(Québec) Dans la foulée de la contestation judiciaire de la loi 21 sur la laïcité de l’État, le procureur général du Québec, Simon Jolin-Barrette, demande à un juge de la Cour suprême, Mahmud Jamal, de se récuser, craignant qu’il n’ait « pas l’impartialité requise pour entendre la présente cause ».

L’information, d’abord rapportée par Le Devoir, a été confirmée par La Presse Canadienne.

Dans une lettre envoyée à la Cour suprême mercredi, le procureur général du Québec indique que le juge Mahmud Jamal était le président de l’Association canadienne des libertés civiles (ACLC) au moment où cette association a déposé un recours devant la Cour supérieure pour contester la Loi sur la laïcité de l’État en juin 2019.

« À titre de président de l’Association, le juge Jamal a nécessairement été impliqué d’une quelconque façon dans la préparation de cette procédure de 194 paragraphes, que ce soit dans sa rédaction, sa révision ou simplement pour en approuver le contenu », peut-on lire dans la missive dont La Presse Canadienne a obtenu copie.

Dans la lettre, on indique également que le « fait que le juge Jamal doive trancher des questions de droit constitutionnel soulevées par l’Association au moment où il la présidait fait en sorte qu’il serait aujourd’hui le juge dans une affaire où il était partie ».

La Presse Canadienne a également obtenu des lettres du Mouvement laïque québécois (MLQ) et du groupe Pour les droits des femmes du Québec (PDF Québec), qui demandent également le retrait du juge Mahmud Jamal pour des raisons similaires à celles de Québec.

Or, dans une missive datée du 25 juin, la Cour suprême a déjà indiqué que le juge Jamal n’avait pas l’intention de se retirer. « (Il) estime qu’il n’existe aucun conflit d’intérêts réel ou raisonnablement perceptible qui l’inciterait à se récuser », peut-on lire dans la lettre dont La Presse Canadienne a aussi obtenu copie.

Mahmud Jamal a été nommé juge à la Cour suprême du Canada le 1er juillet 2021. Il a auparavant été juge à la Cour d’appel de l’Ontario de 2019 à 2021, indique-t-on sur le site de la Cour suprême.
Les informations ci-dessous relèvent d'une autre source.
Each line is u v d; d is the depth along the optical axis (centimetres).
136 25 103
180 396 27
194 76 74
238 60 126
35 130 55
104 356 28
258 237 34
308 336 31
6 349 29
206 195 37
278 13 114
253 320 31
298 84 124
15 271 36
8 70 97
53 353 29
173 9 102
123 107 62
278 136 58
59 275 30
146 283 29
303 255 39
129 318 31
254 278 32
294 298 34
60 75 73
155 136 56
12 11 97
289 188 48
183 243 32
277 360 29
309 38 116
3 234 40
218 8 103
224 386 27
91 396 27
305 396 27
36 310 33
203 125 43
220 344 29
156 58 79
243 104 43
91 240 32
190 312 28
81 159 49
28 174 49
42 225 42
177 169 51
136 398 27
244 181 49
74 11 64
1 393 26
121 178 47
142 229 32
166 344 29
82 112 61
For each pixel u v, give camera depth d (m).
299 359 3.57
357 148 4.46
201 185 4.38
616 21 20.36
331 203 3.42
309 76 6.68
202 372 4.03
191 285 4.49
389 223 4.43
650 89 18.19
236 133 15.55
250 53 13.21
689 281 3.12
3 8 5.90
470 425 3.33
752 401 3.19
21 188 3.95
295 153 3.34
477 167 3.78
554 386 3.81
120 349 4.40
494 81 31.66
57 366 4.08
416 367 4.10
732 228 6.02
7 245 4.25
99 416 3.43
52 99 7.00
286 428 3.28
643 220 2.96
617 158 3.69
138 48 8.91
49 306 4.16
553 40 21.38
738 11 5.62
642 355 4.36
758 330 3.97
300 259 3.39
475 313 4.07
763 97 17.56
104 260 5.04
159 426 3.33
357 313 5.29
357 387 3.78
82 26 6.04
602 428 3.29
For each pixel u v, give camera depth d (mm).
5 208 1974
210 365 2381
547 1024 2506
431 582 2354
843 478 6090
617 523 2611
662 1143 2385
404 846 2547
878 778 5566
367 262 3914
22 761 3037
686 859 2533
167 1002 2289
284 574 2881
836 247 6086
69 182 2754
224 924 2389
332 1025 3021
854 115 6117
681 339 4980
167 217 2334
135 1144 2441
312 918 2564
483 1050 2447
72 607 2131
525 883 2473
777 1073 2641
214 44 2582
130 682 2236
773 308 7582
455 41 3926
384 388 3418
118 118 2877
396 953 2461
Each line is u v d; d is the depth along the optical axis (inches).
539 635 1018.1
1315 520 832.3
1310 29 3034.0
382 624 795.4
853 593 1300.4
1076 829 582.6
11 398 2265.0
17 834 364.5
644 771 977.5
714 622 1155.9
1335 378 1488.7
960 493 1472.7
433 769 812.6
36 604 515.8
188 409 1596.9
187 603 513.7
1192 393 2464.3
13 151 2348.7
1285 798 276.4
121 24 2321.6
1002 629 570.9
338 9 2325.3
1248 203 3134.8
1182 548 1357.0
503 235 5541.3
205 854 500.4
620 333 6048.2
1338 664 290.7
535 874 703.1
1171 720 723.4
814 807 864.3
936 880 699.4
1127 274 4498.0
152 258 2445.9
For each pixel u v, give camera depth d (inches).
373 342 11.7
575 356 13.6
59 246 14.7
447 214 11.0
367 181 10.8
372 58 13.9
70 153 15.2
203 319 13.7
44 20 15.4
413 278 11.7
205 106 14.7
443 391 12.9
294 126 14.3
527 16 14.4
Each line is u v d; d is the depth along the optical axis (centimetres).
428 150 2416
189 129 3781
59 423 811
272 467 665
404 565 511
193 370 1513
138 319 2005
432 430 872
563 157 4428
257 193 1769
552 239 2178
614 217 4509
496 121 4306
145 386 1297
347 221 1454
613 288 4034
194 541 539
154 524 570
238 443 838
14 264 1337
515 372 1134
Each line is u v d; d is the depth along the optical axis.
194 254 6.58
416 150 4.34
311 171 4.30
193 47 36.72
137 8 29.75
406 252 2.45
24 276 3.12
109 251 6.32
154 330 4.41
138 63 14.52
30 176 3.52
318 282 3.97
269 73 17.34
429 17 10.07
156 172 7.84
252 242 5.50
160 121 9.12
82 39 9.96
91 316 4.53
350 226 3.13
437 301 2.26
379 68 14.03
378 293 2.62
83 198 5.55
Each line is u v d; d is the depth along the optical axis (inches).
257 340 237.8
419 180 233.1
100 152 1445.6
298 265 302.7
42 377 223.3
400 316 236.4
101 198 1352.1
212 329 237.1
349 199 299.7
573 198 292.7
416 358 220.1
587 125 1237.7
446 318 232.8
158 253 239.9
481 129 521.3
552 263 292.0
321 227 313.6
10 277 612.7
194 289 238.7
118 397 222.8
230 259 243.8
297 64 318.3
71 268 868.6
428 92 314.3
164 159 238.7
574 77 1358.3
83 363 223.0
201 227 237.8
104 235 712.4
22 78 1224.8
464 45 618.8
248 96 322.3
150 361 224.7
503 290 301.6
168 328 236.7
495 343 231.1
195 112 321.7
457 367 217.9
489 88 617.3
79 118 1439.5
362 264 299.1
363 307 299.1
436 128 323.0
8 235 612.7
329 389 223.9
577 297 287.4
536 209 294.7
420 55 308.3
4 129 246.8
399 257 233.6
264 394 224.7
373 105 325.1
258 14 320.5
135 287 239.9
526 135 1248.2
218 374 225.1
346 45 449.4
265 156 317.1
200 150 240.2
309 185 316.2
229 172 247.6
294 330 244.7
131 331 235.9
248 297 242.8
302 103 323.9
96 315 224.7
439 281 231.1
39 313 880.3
Avant d’être nommé juge, M. Jamal a été avocat au sein du cabinet Osler, Hoskin & Harcourt.

Plusieurs groupes, dont l’Association canadienne des libertés civiles, ont demandé à la Cour suprême de réviser le jugement de la Cour d’appel du Québec concernant la loi 21. Le plus haut tribunal du pays n’a pas encore indiqué s’il allait ou non se saisir du dossier.

Le gouvernement fédéral a déjà indiqué qu’il participerait à une éventuelle contestation judiciaire de la loi 21 devant la Cour suprême, tandis qu’à Québec, on a toujours promis de défendre « jusqu’au bout » la laïcité de l’État.

La Cour d’appel a donné raison à Québec

En février dernier, la Cour d’appel a validé en quasi-totalité la loi 21, affirmant qu’elle ne viole pas les droits linguistiques des commissions scolaires anglophones.

La Cour d’appel avait également affirmé que Québec avait le droit d’utiliser la disposition de dérogation de manière préventive comme il l’a fait dans le cas de la loi 21.

Il s’agissait d’un revers important pour les opposants à cette législation.

La loi 21 interdit aux employés de l’État en position d’autorité –  y compris les enseignants – de porter des signes religieux comme le voile musulman, la kippa juive, le turban sikh et les croix chrétiennes.